Yemassee, where I began my train-town travels, is a downtown ruins.
In a push to revive the town’s future, the Yemassee Revitalization Committee in 2012 hosted an episode of a reality show called The Week the Women Went. YRC scraped together three-quarters of a million dollars to send its women away for a week while the men did something the town wanted. They upgraded the old depot.
For 50 years, the depot played host to Parris Island-bound Marine recruits and their easy spending. Then the Marines gave up on trains and I-95 bypassed town. Coastal resorts sprang up with an international airport. Plantations switched from rice farms to leisure retreats. Yemassee, its population old, welfare-dependent and without cars, needed the train, but few else did.
Two scant retailing sections neighbor the tracks. After 40 years, Hughes General Store run by Roy and Margaret, sits with shelves of little but tinned vegetables, cold cuts and packets of Roach Motel, the back store heaped with housewares and dry goods.
“Come on back here,” called Roy in his coveralls and a Yemassee Marine Reunion cap, eating a plate of chicken. “Lemme talk to you. Have some dinner with us.“
Roy told me that into the ‘90s, he and Margaret (both in their mid-80s), had a big business with five helpers. “Then older people passed away, and the younger people don’t cook.”
Roy started the Marine reunion, but its numbers are down to a couple hundred. Major J.L. Goodwin, nearly 15 years in office, wants a Marine memorial next to city hall, but he looks to the Yemassee Revitalization Committee to make that and most anything else happen.
Paula Fletcher, who runs Fletcher’s Finds, a busy general store that serves food, chairs the YRC. She’s adding a licit moonshine and bourbon still to her place and wants a cyber café in the depot that, though remodeled, remains empty and closed.
I like the faded sign atop the Yemassee Church of the Lord Jesus Christ of Deliverance — if not the trashy trailer behind weed-strewn piles with a sign that says “Previous prices are dead.”
“I am The Questioner,” said Yisrael, who rode up on his Kulana Sun Fish beach cruiser and lives in the trailer. He told me that though people ask him questions “about different religions and stuff, I’ve learned it’s better to question things than make statements.”
That didn’t forestall a flourished reading of Revelations 21 about how the abominable, murderers, whoremongers, sorcerers, idolaters, and “all liars shall burneth with fire and brimstone; which is the second death”
Whereupon Yisrael, who prefers not to use his first name, described a feud with the town and the YRC over a vacant corner lot he also claims that until lately contained massive piles of his stuff.
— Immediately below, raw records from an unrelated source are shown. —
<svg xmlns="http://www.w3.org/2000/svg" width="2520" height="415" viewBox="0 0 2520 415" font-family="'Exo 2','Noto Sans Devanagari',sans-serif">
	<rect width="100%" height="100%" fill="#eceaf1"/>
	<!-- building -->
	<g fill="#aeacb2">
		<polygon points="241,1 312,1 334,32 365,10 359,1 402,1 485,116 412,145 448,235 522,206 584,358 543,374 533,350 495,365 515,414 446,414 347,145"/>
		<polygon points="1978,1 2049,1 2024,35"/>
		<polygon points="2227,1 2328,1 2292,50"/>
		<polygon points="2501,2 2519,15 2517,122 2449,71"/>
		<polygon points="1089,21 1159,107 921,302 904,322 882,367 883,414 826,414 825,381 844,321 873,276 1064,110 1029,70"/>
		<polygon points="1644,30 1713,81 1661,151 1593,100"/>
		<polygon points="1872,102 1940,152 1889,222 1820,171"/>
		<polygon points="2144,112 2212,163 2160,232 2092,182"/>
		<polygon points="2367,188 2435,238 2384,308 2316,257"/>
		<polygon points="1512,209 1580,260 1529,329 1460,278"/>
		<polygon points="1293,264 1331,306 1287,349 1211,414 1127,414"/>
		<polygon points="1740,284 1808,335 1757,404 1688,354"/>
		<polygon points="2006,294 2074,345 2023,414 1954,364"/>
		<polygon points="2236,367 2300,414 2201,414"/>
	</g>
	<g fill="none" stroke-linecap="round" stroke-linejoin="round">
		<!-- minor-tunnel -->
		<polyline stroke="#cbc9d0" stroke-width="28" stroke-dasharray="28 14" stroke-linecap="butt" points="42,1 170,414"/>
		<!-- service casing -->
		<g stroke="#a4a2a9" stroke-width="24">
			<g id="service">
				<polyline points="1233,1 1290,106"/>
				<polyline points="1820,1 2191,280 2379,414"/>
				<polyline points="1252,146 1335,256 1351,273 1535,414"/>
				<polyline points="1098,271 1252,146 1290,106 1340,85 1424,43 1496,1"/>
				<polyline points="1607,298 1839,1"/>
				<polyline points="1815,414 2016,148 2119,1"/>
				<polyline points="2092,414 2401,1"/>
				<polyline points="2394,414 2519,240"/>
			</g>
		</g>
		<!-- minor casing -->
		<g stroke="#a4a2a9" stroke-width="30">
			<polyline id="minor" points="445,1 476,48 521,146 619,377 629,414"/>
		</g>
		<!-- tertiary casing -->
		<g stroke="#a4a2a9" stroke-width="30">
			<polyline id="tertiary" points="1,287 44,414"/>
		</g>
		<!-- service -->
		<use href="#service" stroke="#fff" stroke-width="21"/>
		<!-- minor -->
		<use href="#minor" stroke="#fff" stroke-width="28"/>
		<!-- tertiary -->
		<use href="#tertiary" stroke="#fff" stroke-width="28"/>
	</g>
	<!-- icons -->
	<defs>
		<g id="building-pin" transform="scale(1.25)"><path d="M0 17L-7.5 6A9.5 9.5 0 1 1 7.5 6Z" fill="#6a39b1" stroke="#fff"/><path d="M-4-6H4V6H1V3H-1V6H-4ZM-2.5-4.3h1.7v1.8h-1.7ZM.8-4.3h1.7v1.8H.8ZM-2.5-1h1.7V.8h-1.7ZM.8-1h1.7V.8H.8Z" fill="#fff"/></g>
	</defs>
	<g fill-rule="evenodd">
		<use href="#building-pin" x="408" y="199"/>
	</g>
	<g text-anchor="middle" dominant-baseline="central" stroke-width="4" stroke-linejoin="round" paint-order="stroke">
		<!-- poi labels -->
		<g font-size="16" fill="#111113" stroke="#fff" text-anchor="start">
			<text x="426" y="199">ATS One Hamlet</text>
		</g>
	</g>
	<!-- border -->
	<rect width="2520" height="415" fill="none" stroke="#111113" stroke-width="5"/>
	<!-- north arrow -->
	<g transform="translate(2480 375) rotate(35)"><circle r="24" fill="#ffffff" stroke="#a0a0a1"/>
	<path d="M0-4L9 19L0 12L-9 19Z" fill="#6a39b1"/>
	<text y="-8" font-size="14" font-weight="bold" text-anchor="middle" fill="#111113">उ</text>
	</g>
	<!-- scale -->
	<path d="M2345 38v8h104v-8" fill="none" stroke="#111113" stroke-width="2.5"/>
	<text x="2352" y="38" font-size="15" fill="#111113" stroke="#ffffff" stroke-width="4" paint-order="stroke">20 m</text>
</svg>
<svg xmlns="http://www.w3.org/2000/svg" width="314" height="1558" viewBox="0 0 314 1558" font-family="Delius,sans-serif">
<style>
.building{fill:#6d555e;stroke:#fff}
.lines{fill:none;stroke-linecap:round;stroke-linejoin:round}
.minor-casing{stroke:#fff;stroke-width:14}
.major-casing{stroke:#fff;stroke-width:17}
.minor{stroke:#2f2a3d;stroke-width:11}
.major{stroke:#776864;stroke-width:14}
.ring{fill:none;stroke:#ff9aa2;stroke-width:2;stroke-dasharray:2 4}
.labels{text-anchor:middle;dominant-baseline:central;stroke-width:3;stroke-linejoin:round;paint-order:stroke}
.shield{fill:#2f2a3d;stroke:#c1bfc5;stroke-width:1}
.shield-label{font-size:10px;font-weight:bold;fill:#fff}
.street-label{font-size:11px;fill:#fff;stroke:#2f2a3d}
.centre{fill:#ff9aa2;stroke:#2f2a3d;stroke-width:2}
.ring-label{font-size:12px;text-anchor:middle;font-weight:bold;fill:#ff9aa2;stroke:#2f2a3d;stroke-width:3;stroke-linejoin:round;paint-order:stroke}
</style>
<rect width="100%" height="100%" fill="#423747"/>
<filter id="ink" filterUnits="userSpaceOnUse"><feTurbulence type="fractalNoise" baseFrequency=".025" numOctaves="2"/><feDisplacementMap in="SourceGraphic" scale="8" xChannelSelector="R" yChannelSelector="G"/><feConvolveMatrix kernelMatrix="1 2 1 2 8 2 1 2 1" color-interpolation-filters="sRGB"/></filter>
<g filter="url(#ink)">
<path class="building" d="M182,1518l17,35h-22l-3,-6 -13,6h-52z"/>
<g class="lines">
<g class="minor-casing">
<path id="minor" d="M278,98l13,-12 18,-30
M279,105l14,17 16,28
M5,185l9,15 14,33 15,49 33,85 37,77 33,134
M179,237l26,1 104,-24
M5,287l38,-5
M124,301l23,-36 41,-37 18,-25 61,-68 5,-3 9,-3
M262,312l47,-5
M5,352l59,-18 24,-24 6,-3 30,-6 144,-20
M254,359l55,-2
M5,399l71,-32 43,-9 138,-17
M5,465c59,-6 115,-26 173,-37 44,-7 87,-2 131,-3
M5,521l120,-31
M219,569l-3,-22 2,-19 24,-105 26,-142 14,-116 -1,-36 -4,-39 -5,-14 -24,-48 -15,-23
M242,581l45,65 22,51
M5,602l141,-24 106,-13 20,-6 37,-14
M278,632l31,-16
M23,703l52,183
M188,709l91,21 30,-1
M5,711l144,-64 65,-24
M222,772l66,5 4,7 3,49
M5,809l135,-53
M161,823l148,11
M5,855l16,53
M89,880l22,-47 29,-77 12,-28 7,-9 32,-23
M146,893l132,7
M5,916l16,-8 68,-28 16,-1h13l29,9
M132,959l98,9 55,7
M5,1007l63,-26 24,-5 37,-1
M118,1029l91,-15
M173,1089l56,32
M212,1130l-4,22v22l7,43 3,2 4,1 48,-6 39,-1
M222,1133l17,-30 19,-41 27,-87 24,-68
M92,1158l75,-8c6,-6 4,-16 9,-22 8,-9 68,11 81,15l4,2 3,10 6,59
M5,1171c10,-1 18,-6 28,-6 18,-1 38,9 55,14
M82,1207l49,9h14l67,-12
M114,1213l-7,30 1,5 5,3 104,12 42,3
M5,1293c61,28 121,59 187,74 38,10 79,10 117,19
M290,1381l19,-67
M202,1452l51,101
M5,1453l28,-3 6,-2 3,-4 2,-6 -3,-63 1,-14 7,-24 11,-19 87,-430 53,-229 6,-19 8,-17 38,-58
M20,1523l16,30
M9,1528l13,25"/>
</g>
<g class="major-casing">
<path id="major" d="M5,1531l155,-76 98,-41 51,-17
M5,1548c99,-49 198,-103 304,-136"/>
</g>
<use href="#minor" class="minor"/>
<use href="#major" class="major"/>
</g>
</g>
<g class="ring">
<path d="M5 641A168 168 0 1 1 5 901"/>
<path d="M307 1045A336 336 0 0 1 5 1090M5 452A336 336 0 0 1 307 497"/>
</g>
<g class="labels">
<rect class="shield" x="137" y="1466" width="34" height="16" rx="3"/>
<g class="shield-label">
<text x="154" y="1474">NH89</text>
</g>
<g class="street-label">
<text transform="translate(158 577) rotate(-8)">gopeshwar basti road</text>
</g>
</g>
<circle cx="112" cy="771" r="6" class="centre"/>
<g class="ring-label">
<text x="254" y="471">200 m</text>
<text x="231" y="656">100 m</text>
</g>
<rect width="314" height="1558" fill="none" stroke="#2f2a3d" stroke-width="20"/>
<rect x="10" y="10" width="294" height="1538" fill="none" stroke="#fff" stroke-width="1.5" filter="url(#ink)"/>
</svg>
Yisrael has taught himself the law. Lawsuits go back and forth.
Yet even a brief visitor easily imagines Yemassee of the future, not just as transportation lifeline for locals but also as ecotourism hub of the region’s natural and cultural heritage.
Realms of public and private wealth surround town. Canopy roads set off the plantations. Owners cooperate with the ACE Basin Project that conserves 350,000 acres of diverse habitat prized by birders, paddlers and off-road cyclists.
“We see plenty of them already driving through,” says Mayor Goodwin.
The Nature Conservancy calls this one of the Last Great Places on Earth, no less for its nature as for its cultural history. Gullahs from West Africa transformed the basin of the Ashepoo, Combahee and South Edisto rivers into a prosperous rice growing economy that continued after emancipation. The legacy of Harriet Tubman suffuses the region, encompassed by the Congressionally enrolled Gullah Geechee Cultural Heritage Corridor.
Then there’s Harold’s Country Club, a steakhouse, bar and dancehall in a converted downtown car garage with fan belts and radiator hoses still on the walls. Everybody shows up weekends, from plantation owners to coastal tourists, who continue to pump gas out front.
If Harold’s, why not also outfitters and guides in the depot? Plenty of historic homes for B&Bs. With its history and compelling natural gifts, why not Yemassee renewed in a green economy?